According to the recent survey “What Greeks believe” by diANEOsis for the year 2022, 57.9% of Greeks state that they would emigrate abroad if they found a job with better pay and better conditions. So the trend that wants the active workforce of Greece to look for better job opportunities abroad, a trend that emerged and launched in the beginning of the ten-year economic crisis, persists today.

The phenomenon is not a Greek peculiarity. Workers from many southern European countries (Portugal, Spain, Cyprus) and Eastern Europe (Romania, Poland) migrate to central and northern European countries aiming for better job opportunities. This highlights the divergence of the core and the periphery over the past decade in the European continent, with central and northern European countries being in need and able to absorb more workers, in contrast to southern and eastern European countries which find it difficult to take advantage of their domestic workforce.

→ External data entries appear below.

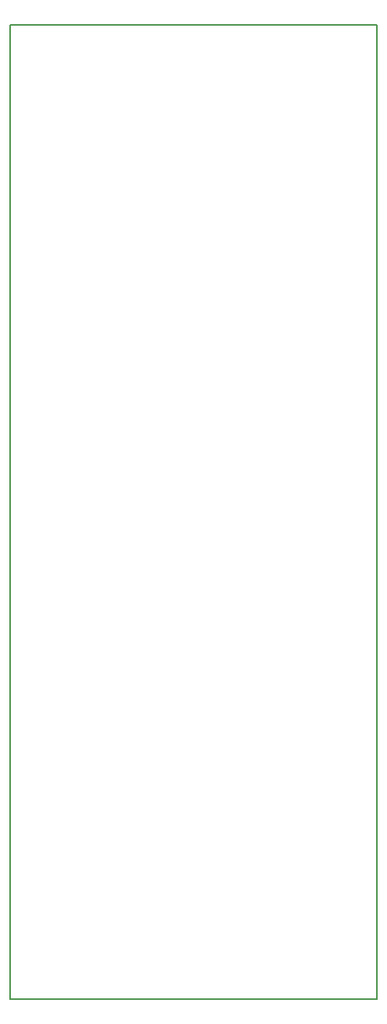
<source format=gm1>
G04 #@! TF.FileFunction,Profile,NP*
%FSLAX46Y46*%
G04 Gerber Fmt 4.6, Leading zero omitted, Abs format (unit mm)*
G04 Created by KiCad (PCBNEW (2016-08-20 BZR 7083)-product) date Tue Jan 31 21:42:43 2017*
%MOMM*%
%LPD*%
G01*
G04 APERTURE LIST*
%ADD10C,0.100000*%
%ADD11C,0.150000*%
G04 APERTURE END LIST*
D10*
D11*
X0Y106000000D02*
X0Y0D01*
X40000000Y106000000D02*
X0Y106000000D01*
X40000000Y0D02*
X40000000Y106000000D01*
X0Y0D02*
X40000000Y0D01*
M02*

</source>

The flight of human capital is above all a huge blow to the economy. If one considers that every year about 70,000 student-candidates are examined in the national exams, Greece has been systematically losing an equal or higher number of people every year since 2013 (see graph), who should be able to find opportunities in the domestic labour market. At the same time, the loss of active labour force is causing serious malfunctions in the country’s fiscal space. The state invests in the new generation by offering free education (public schools and universities), free health care and so on. The return of this investment shifts to the future – through taxation when young people enter the labour market. These tax revenues are crucial both for the insurance system, as they finance pensions for the elderly, as well as for wider public spending. With the flight of human resources abroad, Greece has incurred the cost of an investment, while its return is directed to other countries. This results in a vicious circle in which countries deviating from the European average lose human capital and at the same time resources that could finance development and halt the phenomenon.

But labour mobility can prove to be an opportunity for the country. The employees who emigrated can transfer work experience and best practices from host countries to countries of origin. This brings added value to an economy provided that these workers return. This should be the main concern of public policy aiming to restrict the flight of human capital, the creation of these conditions which will render the Greek labour market attractive to the workforce.

None of this is new, the issue has been in the public debate since the beginning of the 2010s, but today the need to limit the phenomenon is becoming urgent. The demographic trend wants Greece to rank high among European countries, in terms of the percentage of the elderly population, therefore the loss of potential workforce and especially of young age is a luxury that Greece does not have.